Climate change impacts on the nutrient losses of two watersheds in the Great Lakes region

Authors: WANG, LILI - Purdue University; Flanagan, Dennis; CHERKAUER, KEITH - Purdue University

Submitted to: Water
Publication Type: Peer Reviewed Journal
Publication Acceptance Date: 3/27/2018
Publication Date: 4/8/2018
Citation: Wang, L., Flanagan, D.C., Cherkauer, K. 2018. Climate change impacts on the nutrient losses of two watersheds in the Great Lakes region. Water. 10:442. doi:10.3390/w10040442.
DOI: https://doi.org/10.3390/w10040442

Interpretive Summary: Production of agricultural crops can have serious side-effects, most notably off-site water pollution by sediment, nutrients, and pesticides that can leave farms fields in runoff water. The amounts of runoff and pollutant losses are driven by the amount and intensity of rainfall that occurs, as well as the soils, topography, and land management systems at each field’s location. Some projections of future climate changes (due to global warming) indicate that the depths, frequency and intensity of rainfall events will increase in the future. In this study we used a coupled water erosion and water quality model (WEPPWQ – Water Erosion Prediction Project Water Quality model) as well as downscaled future climate predictions to determine what effects changes in future climate may have on nutrient (N – Nitrogen, P – Phosphorus) losses from two small watersheds located in Wisconsin: Green Lake (790 ha) and Walworth (1124 ha). We found that changes in rainfall and intense storms were greatest towards the end of this century, and there were consistent increases in air temperatures. Runoff and stream flow were predicted to increase by between 10 and 54% over the next century, depending upon the future period selected and the greenhouse gas emissions scenario used. Soil loss increases ranged from 21 to 103%, while predicted increases in total P losses ranged from 25 to 109% for the two watersheds. Predicted future changes in soluble N (nitrate-N) losses ranged from 1 to 96%, again depending upon the future period selected and emissions scenario used. These results impact scientists, university faculty, students, conservation agency personnel and others involved in environmental assessment and control practices to reduce losses of pollutants from agricultural production areas. Indications are that climate change in at least part of the Great Lakes Basin in the U.S. has the potential to increase losses of pollutants to off-site water bodies, which may affect algal growth and eutrophication there. Application of additional, different, or new land management practices may be necessary to reduce pollutant losses to acceptable levels.

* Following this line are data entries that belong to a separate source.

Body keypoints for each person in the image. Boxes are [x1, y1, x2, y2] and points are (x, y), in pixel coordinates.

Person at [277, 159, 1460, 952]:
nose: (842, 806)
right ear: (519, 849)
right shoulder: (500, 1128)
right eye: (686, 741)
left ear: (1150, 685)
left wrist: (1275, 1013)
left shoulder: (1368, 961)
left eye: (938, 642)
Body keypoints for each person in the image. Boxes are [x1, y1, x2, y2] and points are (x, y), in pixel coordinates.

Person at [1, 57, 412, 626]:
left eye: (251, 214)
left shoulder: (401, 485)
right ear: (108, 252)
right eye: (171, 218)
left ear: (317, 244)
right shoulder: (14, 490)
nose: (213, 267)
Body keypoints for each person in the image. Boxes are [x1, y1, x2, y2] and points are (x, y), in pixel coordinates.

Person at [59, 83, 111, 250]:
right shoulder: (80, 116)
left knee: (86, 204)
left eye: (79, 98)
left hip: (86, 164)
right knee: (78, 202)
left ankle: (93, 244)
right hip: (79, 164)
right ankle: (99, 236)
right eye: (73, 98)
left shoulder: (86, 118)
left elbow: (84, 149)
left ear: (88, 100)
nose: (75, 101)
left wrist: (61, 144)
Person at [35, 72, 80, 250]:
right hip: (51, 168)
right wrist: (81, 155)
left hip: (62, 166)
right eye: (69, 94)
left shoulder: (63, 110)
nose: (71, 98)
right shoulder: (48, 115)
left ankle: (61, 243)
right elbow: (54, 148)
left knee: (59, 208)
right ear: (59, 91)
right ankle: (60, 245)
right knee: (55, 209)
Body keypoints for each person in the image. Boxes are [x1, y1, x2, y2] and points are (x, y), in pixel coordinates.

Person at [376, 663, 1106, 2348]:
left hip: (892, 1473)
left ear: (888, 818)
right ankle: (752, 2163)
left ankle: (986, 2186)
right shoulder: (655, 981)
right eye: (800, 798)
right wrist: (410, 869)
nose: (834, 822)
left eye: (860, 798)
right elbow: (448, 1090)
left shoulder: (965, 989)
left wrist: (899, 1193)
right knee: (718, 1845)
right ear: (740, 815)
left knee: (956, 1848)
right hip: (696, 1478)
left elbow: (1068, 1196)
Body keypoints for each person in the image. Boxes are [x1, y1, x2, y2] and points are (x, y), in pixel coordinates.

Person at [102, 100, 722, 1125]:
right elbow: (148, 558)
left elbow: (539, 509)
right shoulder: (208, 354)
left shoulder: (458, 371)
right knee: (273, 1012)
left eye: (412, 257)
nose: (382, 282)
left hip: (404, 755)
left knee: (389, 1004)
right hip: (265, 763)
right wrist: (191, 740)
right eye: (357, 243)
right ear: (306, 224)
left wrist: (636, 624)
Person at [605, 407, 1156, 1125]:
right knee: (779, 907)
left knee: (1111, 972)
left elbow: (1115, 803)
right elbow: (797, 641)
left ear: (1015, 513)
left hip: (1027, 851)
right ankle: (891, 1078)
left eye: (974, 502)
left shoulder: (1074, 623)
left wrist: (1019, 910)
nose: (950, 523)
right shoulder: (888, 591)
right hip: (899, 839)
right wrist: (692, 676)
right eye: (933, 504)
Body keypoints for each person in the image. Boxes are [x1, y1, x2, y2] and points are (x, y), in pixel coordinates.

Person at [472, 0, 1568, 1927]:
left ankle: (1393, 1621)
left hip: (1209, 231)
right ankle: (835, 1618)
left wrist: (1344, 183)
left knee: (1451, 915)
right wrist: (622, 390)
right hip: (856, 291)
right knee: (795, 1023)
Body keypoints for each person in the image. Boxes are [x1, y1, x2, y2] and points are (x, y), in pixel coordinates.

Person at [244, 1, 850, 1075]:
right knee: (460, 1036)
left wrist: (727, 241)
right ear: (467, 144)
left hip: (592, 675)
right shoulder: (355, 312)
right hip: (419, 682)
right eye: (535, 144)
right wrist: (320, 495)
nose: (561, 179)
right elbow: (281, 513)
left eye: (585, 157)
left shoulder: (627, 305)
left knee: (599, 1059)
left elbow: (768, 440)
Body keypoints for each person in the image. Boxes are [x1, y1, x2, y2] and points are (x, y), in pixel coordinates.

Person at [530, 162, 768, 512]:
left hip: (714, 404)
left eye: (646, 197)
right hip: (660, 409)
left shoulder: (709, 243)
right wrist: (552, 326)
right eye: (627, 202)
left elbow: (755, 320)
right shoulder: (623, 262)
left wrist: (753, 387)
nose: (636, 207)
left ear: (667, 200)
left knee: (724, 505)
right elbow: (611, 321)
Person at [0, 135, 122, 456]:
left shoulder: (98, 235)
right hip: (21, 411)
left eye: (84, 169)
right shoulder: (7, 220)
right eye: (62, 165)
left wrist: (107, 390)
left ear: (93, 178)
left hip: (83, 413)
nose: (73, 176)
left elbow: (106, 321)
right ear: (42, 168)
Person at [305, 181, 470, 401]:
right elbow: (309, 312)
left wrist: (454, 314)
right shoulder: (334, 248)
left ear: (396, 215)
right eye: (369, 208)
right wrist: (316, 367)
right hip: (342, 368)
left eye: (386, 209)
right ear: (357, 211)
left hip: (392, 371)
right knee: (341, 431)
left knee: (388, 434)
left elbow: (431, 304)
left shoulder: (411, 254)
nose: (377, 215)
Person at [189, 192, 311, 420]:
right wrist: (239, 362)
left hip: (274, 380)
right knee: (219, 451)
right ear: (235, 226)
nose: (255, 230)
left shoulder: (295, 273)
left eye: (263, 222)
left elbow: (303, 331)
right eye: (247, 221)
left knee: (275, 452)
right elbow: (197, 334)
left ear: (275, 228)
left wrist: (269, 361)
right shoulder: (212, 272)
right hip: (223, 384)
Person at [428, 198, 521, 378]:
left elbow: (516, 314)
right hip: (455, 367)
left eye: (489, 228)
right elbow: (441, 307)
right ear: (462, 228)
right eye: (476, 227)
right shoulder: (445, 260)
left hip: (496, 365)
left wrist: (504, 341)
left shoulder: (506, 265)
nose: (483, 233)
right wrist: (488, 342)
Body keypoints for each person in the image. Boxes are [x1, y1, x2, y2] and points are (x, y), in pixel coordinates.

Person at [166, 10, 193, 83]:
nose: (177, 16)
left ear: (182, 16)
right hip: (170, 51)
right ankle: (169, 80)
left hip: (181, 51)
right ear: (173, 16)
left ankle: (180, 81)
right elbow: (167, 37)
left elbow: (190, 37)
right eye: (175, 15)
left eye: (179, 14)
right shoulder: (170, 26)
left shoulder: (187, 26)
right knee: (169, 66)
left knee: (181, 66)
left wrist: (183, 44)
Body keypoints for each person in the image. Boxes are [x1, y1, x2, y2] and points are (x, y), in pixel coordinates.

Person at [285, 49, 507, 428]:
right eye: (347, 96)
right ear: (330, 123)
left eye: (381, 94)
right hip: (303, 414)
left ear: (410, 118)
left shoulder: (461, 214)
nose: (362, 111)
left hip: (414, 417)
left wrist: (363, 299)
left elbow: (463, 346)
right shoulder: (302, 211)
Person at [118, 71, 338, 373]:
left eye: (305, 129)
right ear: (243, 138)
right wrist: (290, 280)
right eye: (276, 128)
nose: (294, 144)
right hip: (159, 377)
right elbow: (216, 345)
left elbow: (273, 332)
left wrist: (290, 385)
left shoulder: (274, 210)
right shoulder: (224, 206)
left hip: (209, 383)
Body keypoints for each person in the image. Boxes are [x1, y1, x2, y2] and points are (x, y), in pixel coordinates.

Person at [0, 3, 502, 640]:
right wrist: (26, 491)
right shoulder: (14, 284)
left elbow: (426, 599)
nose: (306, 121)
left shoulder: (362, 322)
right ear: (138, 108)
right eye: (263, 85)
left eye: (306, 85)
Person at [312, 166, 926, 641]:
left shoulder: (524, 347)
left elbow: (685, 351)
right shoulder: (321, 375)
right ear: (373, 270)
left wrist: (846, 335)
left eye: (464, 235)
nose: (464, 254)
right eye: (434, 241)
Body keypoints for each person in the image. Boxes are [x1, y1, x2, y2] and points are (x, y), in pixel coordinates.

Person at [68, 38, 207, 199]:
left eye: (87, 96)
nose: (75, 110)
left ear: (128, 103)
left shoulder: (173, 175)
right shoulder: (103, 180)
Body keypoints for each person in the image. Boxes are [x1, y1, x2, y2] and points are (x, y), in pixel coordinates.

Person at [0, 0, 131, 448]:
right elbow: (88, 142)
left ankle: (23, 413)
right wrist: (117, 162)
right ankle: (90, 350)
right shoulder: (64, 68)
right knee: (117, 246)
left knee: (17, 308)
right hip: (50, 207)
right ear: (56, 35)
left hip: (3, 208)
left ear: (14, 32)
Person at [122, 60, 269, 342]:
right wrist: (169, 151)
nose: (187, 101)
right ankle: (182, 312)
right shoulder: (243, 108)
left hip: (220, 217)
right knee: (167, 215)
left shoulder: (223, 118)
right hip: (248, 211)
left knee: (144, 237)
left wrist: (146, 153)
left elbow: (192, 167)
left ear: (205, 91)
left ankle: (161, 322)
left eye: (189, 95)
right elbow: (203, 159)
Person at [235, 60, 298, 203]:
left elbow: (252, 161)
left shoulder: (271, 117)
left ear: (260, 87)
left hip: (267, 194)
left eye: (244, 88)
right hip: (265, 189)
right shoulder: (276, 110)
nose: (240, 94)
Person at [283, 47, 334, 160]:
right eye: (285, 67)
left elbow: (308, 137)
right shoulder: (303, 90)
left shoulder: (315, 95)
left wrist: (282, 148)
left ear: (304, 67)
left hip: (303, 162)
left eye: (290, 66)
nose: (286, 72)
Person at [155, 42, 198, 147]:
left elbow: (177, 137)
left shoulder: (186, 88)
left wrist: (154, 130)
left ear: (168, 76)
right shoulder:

Technical Abstract: Non-point sources (NPS) of agricultural chemical pollution are one major reason for the degradation of water quality in the Great Lakes. This study focuses on quantifying the impacts of climate change on nutrient (Nitrogen and Phosphorus) losses from NPS in the Great Lakes region through the end of this century (comparing the nutrient loss prediction of three future periods from 2015-2099 with 30 years for each period against the historical nutrient estimation data from 1985 to 2008). Effects on total phosphorus and nitrate-nitrogen losses due to changes in precipitation amount, intensity, and frequency as well as air temperature are evaluated for two small watersheds in the Great Lakes Region, under three special report emission scenarios (SRES A2, A1B, B1). The newly developed Water Erosion Prediction Project-Water Quality (WEPPWQ) model is utilized to simulate nutrient losses with downscaled and bias corrected future climate forcings from two General Circulation Models (GFDL, HadCM3). Total phosphorus loss is projected to increase by 28% to 72% for the Green Lake watershed and 31% to 108% for the Walworth watershed mainly due the increase of precipitation quantity, and intensity and frequency of extreme storm events. Nitrate-nitrogen losses are projected to increase by 5% to 38% for Green Lake watershed and 8% to 95% for the Walworth watershed as a combined result of increase in precipitation quantity and intensity and frequency of extreme storm events, however the major influencing factors are different in each future period.